Existing libraries you can use or reference

Several open-source projects implement cloud detection patterns:

  • cloud-detect (Python, pip install cloud-detect): Detects AWS, GCP, Azure, Alibaba, DigitalOcean, Oracle via filesystem + metadata
  • cloud-detect-js (Node, npm install cloud-detect-js): JavaScript port with similar feature coverage
  • banzaicloud/satellite (Go): Uses two-tier detection with sysfs first, then metadata fallback
  • OpenTelemetry Resource Detectors: Production-grade detectors across Node.js, Python, Go — use @opentelemetry/resource-detector-aws, @opentelemetry/resource-detector-gcp, etc.

The OpenTelemetry approach is particularly well-suited for telemetry libraries since it follows established semantic conventions for resource attributes.


Best practices for telemetry provider detection

Detection order should prioritize speed and reliability: environment variables (instant) → filesystem checks (<1ms) → DMI/sysfs (<10ms) → metadata services (100-500ms with timeout). Always cache results since the provider cannot change during process lifetime.

Privacy considerations: Collect only necessary identifiers (provider name, region), not instance IDs or machine identifiers. Allow users to opt out via environment variable like DISABLE_PROVIDER_DETECTION=true. Document what data is collected.

Fallback handling: Return { provider: 'unknown', confidence: 'low' } rather than throwing errors. Log detection method used for debugging.

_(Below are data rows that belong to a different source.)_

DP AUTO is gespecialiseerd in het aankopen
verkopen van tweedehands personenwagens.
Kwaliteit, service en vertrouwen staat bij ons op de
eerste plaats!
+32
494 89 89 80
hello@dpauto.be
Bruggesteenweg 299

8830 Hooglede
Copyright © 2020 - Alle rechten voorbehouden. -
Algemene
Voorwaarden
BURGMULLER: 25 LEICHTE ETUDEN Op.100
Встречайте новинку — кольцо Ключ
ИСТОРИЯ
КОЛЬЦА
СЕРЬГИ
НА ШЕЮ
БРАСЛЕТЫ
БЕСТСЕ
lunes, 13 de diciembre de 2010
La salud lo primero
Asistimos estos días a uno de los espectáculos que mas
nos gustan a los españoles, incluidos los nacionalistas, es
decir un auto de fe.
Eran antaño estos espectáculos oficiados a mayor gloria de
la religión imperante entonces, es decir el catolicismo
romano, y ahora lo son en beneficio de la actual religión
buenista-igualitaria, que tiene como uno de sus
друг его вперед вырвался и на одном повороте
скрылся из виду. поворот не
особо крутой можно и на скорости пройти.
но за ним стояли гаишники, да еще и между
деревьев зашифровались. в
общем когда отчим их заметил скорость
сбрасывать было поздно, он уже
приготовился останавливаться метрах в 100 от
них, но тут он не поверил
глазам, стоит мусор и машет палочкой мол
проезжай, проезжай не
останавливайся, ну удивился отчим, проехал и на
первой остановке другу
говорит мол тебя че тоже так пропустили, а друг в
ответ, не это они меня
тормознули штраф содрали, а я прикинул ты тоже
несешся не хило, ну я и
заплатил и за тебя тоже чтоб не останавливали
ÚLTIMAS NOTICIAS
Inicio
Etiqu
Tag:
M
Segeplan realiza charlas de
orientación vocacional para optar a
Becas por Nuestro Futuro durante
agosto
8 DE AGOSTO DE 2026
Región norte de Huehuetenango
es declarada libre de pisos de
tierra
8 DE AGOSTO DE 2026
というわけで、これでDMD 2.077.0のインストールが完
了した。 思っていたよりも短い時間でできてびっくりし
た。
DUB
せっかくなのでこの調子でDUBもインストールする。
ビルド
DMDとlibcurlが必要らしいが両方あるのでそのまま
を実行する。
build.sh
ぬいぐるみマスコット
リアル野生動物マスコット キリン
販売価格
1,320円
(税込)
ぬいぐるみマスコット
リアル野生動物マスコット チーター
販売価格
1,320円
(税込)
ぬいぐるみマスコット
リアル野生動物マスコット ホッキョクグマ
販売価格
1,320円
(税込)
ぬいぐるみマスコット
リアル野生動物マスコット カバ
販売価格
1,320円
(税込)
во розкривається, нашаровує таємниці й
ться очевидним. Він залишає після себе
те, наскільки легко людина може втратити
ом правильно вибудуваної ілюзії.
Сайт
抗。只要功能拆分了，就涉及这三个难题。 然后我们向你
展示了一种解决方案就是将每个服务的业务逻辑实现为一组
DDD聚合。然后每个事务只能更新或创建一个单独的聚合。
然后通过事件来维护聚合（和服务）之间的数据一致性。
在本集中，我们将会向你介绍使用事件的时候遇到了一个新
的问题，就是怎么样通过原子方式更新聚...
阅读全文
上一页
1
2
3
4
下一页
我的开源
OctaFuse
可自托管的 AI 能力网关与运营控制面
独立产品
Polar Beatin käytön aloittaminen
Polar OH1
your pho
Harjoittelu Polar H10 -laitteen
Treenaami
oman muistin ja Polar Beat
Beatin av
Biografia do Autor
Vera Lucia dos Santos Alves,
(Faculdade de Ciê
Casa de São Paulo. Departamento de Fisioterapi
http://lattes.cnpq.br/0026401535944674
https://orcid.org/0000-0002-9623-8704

Consider exposing a FORCE_PROVIDER environment variable for testing and manual override.

Quick reference detection table

Provider Primary Detection Secondary Detection
E2B E2B_SANDBOX="true" /run/e2b/.E2B_SANDBOX
Vercel VERCEL="1" LAMBDA_TASK_ROOT, EdgeRuntime global
Modal MODAL_IS_REMOTE="1" MODAL_CLOUD_PROVIDER
Fly.io FLY_APP_NAME FLY_MACHINE_ID, FLY_REGION
Replit REPL_ID .replit file, REPLIT_DB_URL
CodeSandbox CODESANDBOX_HOST CSB_BASE_PREVIEW_HOST
Daytona Username daytona /home/daytona, ~/.daytona
GitHub Codespaces CODESPACES="true" CODESPACE_NAME
Railway RAILWAY_ENVIRONMENT RAILWAY_PROJECT_ID
Render RENDER="true" RENDER_SERVICE_ID